Bisecting: 9 revisions left to test after this (roughly 3 steps)
[80334394ec41ae170efcd71c17c7f4ca9eecf211] Give up on complex sub-select with slice use case round-trip.

run

$ git bisect run bundle exec ruby values_position_invalid.rb
running bundle exec ruby values_position_invalid.rb
Bisecting: 4 revisions left to test after this (roughly 2 steps)
[c98ecf7614950a91a1e9b50efcc42a4222c531da] More sub-select use cases.
running bundle exec ruby values_position_invalid.rb
Bisecting: 1 revision left to test after this (roughly 1 step)
[6ddab97d9c86813c40ef882079f1108ba1fe2e1b] Fix some escaping use cases in to_sparql with RDF and SXP gem updates.
running bundle exec ruby values_position_invalid.rb
Bisecting: 0 revisions left to test after this (roughly 0 steps)
[fa38ee0e5c425a0562dca528cc8889e1634e9542] Serialize VALUES at the top-level if the join is at the top-level.
running bundle exec ruby values_position_invalid.rb
fa38ee0e5c425a0562dca528cc8889e1634e9542 is the first bad commit
commit fa38ee0e5c425a0562dca528cc8889e1634e9542
Author: Gregg Kellogg <gregg@greggkellogg.net>
Date:   Mon Jan 17 14:45:15 2022 -0800

    Serialize VALUES at the top-level if the join is at the top-level.

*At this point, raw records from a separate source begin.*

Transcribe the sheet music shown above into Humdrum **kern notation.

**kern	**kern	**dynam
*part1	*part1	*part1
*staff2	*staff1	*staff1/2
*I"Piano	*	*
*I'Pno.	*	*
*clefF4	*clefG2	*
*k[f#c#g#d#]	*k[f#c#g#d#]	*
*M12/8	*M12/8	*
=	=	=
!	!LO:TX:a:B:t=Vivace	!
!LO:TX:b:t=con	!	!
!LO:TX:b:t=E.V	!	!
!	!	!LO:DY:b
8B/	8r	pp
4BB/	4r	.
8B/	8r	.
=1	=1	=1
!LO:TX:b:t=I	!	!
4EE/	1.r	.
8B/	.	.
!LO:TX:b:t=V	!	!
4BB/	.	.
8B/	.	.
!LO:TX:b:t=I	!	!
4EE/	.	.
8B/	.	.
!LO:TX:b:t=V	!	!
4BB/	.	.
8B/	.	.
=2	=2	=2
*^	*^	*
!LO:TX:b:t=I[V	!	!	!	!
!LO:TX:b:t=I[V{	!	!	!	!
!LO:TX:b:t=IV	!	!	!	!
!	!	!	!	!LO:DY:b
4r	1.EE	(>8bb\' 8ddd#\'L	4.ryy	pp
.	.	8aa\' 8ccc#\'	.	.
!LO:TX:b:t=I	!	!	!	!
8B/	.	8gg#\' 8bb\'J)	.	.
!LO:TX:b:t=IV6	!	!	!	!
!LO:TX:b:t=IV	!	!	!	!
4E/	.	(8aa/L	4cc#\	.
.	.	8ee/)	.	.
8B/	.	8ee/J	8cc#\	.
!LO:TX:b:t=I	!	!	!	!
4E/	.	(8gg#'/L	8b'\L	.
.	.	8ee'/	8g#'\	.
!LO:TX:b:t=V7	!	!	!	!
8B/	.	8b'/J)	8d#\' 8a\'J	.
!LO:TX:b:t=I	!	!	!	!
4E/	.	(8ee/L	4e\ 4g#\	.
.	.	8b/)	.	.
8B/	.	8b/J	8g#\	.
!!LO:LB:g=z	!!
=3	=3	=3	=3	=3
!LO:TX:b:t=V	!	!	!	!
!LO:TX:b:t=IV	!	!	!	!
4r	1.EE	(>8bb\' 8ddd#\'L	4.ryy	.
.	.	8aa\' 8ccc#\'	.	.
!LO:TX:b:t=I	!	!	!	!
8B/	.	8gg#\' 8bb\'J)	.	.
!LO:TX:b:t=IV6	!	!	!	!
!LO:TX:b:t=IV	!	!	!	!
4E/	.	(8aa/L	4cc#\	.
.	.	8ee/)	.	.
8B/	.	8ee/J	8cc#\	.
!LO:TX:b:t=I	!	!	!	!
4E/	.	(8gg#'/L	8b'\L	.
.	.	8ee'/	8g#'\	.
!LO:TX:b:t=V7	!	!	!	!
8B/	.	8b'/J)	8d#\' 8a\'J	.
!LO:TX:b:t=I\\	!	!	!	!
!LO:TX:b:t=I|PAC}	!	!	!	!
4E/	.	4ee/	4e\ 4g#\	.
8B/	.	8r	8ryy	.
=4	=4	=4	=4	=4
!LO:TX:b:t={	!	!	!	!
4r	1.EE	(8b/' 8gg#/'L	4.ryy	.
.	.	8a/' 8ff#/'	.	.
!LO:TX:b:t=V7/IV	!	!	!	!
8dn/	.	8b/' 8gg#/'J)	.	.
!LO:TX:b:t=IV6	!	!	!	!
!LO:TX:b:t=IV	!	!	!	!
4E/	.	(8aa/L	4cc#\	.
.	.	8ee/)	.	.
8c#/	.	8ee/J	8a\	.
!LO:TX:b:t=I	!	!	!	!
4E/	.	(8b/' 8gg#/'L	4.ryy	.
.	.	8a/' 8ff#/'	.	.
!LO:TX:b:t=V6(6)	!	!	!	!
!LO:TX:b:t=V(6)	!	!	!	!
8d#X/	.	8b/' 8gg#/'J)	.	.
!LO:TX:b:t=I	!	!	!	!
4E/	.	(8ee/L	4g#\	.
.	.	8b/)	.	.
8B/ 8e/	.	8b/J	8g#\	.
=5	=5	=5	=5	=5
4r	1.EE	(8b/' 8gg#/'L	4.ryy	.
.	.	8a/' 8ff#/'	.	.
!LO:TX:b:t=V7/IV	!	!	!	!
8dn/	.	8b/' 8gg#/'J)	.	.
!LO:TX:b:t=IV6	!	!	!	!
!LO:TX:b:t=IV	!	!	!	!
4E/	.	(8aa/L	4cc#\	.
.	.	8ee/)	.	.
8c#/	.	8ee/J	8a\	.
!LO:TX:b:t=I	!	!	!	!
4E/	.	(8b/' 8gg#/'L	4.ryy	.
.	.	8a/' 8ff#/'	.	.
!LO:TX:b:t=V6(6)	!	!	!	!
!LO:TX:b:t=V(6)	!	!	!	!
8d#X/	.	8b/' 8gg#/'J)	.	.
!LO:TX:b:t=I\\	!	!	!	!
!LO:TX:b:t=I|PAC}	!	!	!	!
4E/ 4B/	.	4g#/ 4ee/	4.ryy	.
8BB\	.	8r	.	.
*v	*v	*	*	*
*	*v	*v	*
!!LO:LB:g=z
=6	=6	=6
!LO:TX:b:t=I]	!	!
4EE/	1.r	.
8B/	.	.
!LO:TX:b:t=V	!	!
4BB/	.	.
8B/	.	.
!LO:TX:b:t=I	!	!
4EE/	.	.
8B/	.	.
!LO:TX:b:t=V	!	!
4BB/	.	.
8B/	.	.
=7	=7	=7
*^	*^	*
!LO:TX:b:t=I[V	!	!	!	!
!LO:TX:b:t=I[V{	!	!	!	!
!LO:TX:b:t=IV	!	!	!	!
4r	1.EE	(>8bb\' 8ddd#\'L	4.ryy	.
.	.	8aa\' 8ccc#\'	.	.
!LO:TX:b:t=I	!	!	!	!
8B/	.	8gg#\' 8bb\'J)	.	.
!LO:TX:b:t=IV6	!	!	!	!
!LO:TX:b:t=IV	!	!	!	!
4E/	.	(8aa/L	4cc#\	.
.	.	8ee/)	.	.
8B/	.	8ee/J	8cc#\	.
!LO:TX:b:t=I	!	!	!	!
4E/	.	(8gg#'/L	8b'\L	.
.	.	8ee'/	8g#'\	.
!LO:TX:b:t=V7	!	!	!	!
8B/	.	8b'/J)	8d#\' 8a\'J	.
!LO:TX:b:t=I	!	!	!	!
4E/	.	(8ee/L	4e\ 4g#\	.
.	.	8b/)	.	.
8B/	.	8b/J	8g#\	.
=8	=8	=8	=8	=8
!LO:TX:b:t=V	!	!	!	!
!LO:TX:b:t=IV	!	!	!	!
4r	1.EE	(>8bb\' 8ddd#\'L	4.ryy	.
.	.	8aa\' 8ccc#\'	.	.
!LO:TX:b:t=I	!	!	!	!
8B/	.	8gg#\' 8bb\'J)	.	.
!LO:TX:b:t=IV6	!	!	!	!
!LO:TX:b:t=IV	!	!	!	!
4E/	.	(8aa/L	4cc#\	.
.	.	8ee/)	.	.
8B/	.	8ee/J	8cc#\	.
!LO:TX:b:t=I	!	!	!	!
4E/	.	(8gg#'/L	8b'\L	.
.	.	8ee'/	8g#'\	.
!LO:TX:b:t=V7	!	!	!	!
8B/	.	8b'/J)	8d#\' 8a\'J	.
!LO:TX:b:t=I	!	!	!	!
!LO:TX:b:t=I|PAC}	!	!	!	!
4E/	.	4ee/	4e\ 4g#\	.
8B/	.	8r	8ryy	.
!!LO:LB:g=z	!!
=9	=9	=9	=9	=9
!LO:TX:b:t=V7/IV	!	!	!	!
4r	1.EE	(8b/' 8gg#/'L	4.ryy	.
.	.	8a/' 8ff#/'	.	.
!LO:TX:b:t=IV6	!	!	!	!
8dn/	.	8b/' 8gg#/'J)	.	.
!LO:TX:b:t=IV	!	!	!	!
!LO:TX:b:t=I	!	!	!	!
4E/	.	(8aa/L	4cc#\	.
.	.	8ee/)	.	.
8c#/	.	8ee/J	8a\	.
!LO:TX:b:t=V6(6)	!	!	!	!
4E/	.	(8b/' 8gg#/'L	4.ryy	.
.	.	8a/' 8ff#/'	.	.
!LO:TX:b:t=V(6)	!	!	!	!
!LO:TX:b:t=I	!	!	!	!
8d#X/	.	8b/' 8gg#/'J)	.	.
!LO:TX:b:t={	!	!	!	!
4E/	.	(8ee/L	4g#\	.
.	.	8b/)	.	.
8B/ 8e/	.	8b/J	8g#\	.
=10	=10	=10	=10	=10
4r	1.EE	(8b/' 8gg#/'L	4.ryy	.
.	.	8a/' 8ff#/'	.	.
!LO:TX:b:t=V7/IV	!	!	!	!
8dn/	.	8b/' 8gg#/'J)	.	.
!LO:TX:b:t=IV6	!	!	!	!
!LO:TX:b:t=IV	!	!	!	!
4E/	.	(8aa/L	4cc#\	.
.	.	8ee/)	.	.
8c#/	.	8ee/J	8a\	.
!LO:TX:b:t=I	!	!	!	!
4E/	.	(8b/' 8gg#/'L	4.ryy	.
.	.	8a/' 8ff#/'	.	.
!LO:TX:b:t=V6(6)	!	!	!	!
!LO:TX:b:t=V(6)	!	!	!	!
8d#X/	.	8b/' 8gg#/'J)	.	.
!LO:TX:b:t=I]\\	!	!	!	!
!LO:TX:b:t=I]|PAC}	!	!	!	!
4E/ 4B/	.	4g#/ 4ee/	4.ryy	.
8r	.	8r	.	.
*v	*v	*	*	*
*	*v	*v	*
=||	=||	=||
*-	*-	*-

 lib/sparql/algebra/operator.rb       |  6 +++
 lib/sparql/algebra/operator/join.rb  |  8 +++-
 lib/sparql/algebra/operator/table.rb |  8 +++-
 spec/algebra/to_sparql_spec.rb       | 81 ++++++++++++++++++------------------
 spec/suite_spec.rb                   | 19 ++++-----
 5 files changed, 69 insertions(+), 53 deletions(-)
bisect run success
gkellogg commented 2 years ago

Although VALUES can appear within a query (is like a join) the grammar shows it at the same level as ORDER, GROUP and similar clauses after the WHERE clause. In fact, it is pretty much impossible to tell from the way the query is parsed into SSE which way it was originally expressed. Generally, the test cases use VALUES after the WHERE clause. It certainly shouldn’t affect the query operation.